> **EXERCISE REQUIREMENTS**
An exact copy of every entry is needed, without any of the pictures.

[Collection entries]
────

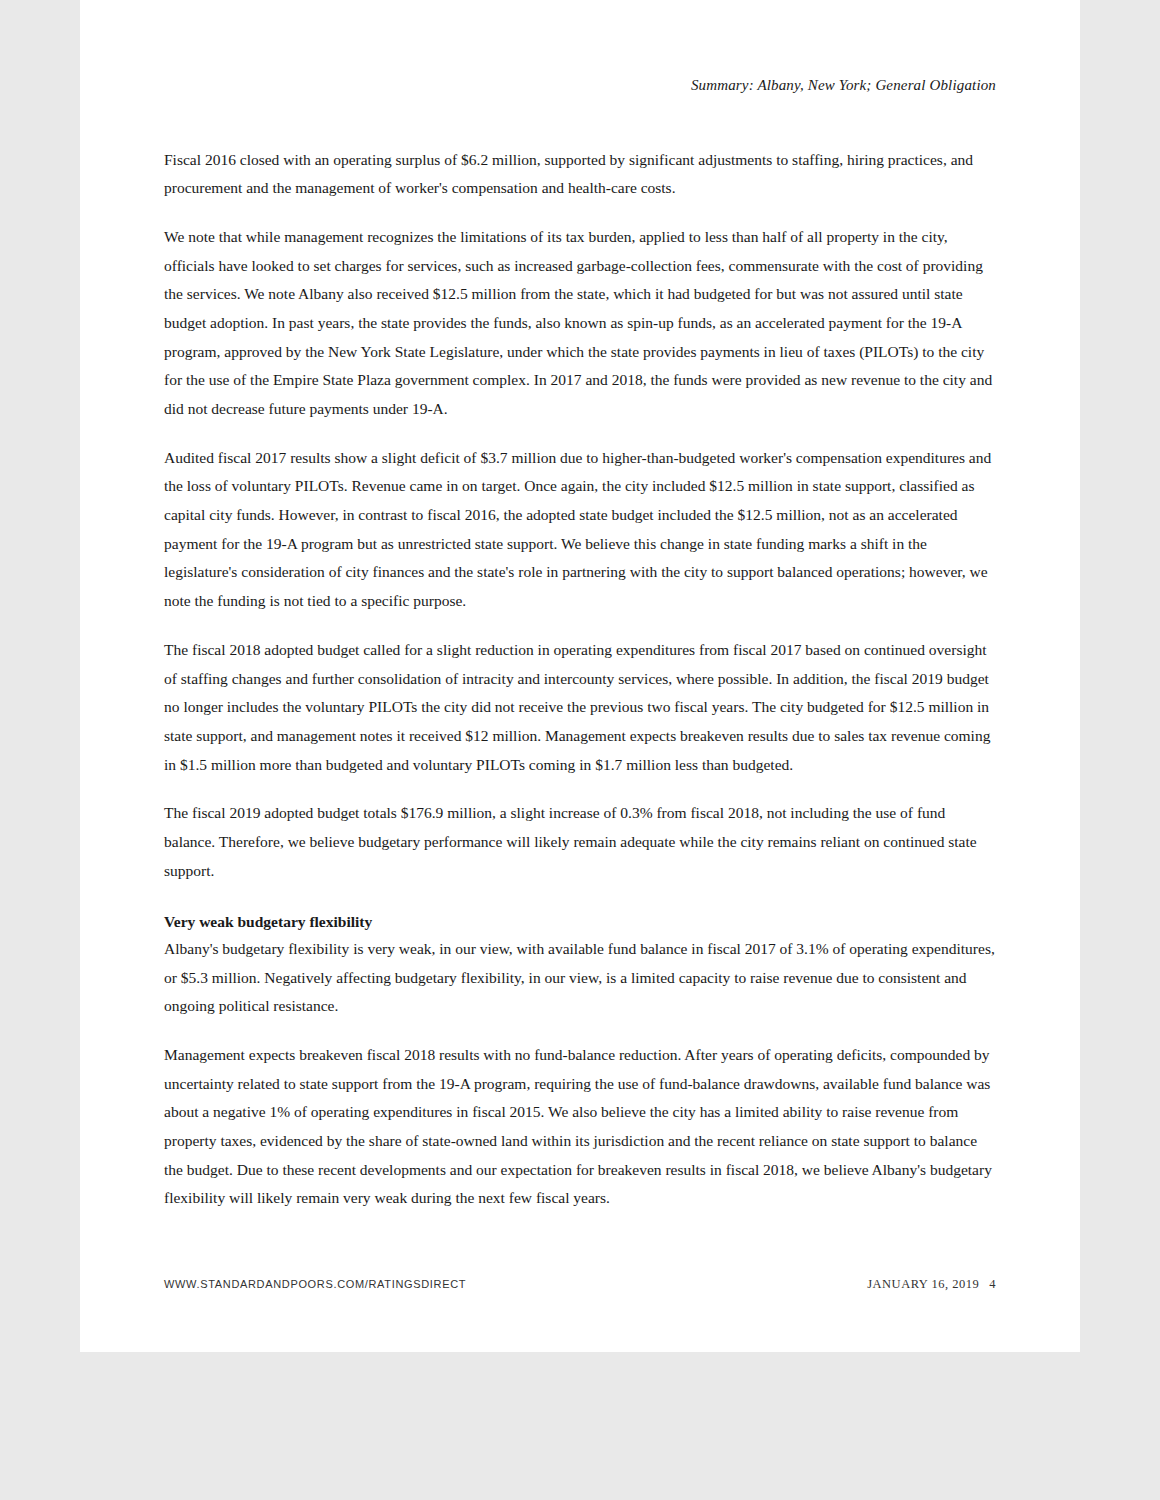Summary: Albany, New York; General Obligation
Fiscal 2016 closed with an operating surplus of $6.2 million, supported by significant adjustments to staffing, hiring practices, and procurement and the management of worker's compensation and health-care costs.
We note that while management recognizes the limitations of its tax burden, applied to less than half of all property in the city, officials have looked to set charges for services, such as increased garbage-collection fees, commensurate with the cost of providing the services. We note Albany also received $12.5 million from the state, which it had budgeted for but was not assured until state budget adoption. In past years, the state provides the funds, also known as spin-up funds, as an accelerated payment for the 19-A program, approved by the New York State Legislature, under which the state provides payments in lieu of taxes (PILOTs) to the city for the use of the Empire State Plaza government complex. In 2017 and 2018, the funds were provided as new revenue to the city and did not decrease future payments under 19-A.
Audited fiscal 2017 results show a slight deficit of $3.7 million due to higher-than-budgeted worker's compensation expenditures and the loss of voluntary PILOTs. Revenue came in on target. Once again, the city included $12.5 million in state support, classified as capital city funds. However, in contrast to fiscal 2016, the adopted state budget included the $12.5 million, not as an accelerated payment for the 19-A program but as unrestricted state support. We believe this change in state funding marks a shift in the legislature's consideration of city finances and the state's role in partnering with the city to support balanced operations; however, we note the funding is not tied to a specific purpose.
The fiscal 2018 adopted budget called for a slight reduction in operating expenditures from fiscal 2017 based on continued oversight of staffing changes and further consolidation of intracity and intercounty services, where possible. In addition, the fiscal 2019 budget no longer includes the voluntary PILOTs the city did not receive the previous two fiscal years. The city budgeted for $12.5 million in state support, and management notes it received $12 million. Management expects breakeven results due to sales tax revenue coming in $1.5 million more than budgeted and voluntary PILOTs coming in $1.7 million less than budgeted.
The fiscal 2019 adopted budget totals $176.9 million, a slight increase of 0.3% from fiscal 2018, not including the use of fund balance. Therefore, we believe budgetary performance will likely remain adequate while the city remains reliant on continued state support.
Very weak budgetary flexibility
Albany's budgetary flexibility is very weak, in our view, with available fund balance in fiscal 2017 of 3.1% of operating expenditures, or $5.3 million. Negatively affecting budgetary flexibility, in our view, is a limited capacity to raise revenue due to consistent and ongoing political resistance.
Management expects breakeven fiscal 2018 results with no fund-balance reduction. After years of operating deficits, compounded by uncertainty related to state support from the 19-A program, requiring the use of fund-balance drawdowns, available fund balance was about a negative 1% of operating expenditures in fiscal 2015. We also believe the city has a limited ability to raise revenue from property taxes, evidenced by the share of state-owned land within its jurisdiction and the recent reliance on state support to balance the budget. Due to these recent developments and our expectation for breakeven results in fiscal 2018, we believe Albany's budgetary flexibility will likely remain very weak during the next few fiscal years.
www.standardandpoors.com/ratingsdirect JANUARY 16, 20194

────

> **EXERCISE SOLUTION**
Summary: Albany, New York; General Obligation
Fiscal 2016 closed with an operating surplus of $6.2 million, supported by significant adjustments to staffing, hiring practices, and procurement and the management of worker's compensation and health-care costs.
We note that while management recognizes the limitations of its tax burden, applied to less than half of all property in the city, officials have looked to set charges for services, such as increased garbage-collection fees, commensurate with the cost of providing the services. We note Albany also received $12.5 million from the state, which it had budgeted for but was not assured until state budget adoption. In past years, the state provides the funds, also known as spin-up funds, as an accelerated payment for the 19-A program, approved by the New York State Legislature, under which the state provides payments in lieu of taxes (PILOTs) to the city for the use of the Empire State Plaza government complex. In 2017 and 2018, the funds were provided as new revenue to the city and did not decrease future payments under 19-A.
Audited fiscal 2017 results show a slight deficit of $3.7 million due to higher-than-budgeted worker's compensation expenditures and the loss of voluntary PILOTs. Revenue came in on target. Once again, the city included $12.5 million in state support, classified as capital city funds. However, in contrast to fiscal 2016, the adopted state budget included the $12.5 million, not as an accelerated payment for the 19-A program but as unrestricted state support. We believe this change in state funding marks a shift in the legislature's consideration of city finances and the state's role in partnering with the city to support balanced operations; however, we note the funding is not tied to a specific purpose.
The fiscal 2018 adopted budget called for a slight reduction in operating expenditures from fiscal 2017 based on continued oversight of staffing changes and further consolidation of intracity and intercounty services, where possible. In addition, the fiscal 2019 budget no longer includes the voluntary PILOTs the city did not receive the previous two fiscal years. The city budgeted for $12.5 million in state support, and management notes it received $12 million. Management expects breakeven results due to sales tax revenue coming in $1.5 million more than budgeted and voluntary PILOTs coming in $1.7 million less than budgeted.
The fiscal 2019 adopted budget totals $176.9 million, a slight increase of 0.3% from fiscal 2018, not including the use of fund balance. Therefore, we believe budgetary performance will likely remain adequate while the city remains reliant on continued state support.
Very weak budgetary flexibility
Albany's budgetary flexibility is very weak, in our view, with available fund balance in fiscal 2017 of 3.1% of operating expenditures, or $5.3 million. Negatively affecting budgetary flexibility, in our view, is a limited capacity to raise revenue due to consistent and ongoing political resistance.
Management expects breakeven fiscal 2018 results with no fund-balance reduction. After years of operating deficits, compounded by uncertainty related to state support from the 19-A program, requiring the use of fund-balance drawdowns, available fund balance was about a negative 1% of operating expenditures in fiscal 2015. We also believe the city has a limited ability to raise revenue from property taxes, evidenced by the share of state-owned land within its jurisdiction and the recent reliance on state support to balance the budget. Due to these recent developments and our expectation for breakeven results in fiscal 2018, we believe Albany's budgetary flexibility will likely remain very weak during the next few fiscal years.
www.standardandpoors.com/ratingsdirect JANUARY 16, 20194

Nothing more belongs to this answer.